Appellant depositing waste material onto farm land and laying hard surfaces and tracks – Council serving enforcement notices upon appellant requiring removal of waste material from site – Inspector dismissing appeals against notices – Whether inspector erred in finding hard surfaces were structures for accommodating livestock – Whether inspector should have considered varying enforcement notices and allowing part of waste material to remain on site – Part 6 Class A1(d) of Schedule 2 to Town and Country Planning (General Permitted Development) Order 1995 – Appeal allowed
The appellant, who owned and operated a farm, had, since 1992, deposited large quantities of waste material onto the land to make hard standings and tracks. The second respondents, Three Rivers District Council (the council), served two enforcement notices upon the appellant. The first alleged a material change of use of the land from agricultural use to agricultural use and the unauthorised importation and deposit of waste materials. The notice required the removal of all the waste material that had been deposited on the site. The second alleged the unauthorised carrying out of engineering or other operations, including the laying of hard surfaces and a track. It required the removal of the hard surfaces and track and all other materials stored upon the land.
The appellant appealed against both notices pursuant to section 174 of the Town and Country Planning Act 1990. In her decision letter, the inspector found, inter alia, that the two hard standings were used as a feeding area for sheep. She therefore concluded that they were not permitted development under the Town and Country Planning (General Permitted Development) Order 1995 (the GPDO), as they were structures “for accommodating livestock” within Part 6, Class A1(d) of Schedule 2 to the GPDO. The inspector dismissed both appeals.
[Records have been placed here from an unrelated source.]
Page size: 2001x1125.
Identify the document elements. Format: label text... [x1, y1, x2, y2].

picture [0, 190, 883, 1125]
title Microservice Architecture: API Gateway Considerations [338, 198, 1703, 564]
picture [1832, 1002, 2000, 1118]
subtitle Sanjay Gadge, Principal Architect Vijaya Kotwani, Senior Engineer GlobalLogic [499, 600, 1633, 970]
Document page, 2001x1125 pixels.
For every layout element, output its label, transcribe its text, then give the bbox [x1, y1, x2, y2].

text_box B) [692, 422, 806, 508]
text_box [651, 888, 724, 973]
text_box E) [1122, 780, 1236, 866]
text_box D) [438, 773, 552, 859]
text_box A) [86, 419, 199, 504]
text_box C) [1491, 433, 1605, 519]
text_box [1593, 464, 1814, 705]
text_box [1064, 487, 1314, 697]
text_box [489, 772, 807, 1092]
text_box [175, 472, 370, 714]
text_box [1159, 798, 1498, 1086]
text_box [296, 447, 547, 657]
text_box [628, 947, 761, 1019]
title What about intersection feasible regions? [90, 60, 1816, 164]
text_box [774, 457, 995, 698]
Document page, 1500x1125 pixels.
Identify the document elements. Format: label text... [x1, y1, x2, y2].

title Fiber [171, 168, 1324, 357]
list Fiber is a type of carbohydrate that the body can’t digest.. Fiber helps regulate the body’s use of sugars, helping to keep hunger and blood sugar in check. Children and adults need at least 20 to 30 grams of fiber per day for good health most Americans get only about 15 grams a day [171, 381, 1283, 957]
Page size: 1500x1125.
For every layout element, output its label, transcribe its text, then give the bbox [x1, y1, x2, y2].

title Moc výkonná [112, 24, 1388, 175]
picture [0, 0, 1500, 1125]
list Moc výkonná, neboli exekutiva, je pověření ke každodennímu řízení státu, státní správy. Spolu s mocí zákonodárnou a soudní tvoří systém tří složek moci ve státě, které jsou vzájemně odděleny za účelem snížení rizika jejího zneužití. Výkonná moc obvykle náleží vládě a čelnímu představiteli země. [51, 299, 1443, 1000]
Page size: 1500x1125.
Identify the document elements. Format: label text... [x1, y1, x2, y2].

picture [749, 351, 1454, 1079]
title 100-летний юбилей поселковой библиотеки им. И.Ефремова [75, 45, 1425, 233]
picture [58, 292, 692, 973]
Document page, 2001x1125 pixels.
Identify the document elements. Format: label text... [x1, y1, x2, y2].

The appellant appealed, pursuant to section 289 of the 1990 Act, upon the grounds, inter alia, that the inspector: (i) had erred in her interpretation of “accommodating” in Class A1(d); and (ii) should have varied the requirements of the enforcement notices so as to permit appropriate quantities of waste material, reasonably necessary for the purposes of agriculture, to remain on the site.
Held: The appeal was allowed.
1. “Accommodating” or “accommodation” commonly connoted some form of habitation. A surface upon which sheep periodically fed did not fall within that definition. Furthermore, the hard standings were used for other purposes, such as storage and loading. Therefore, the inspector misinterpreted that part of Class A1(d).
2. The inspector could, and should, have explored the possibility of requiring the appellant to remove only the offending material from the site. She had had the power to allow appropriate quantities of the waste material to remain, but had not specifically considered exercising that power. The decision to require the appellant to remove all the waste material from the site was irrational. It was recognised that some material was appropriate and necessary for the purpose of agriculture. The appellant would be permitted to bring part of the material back onto the site.
Mary Macpherson (instructed by Malcom C Brown, of Slough) appeared for the appellant; Michael Gibbon (instructed by the Treasury Solicitor) appeared for the first defendant; the second defendants did not appear and were not represented.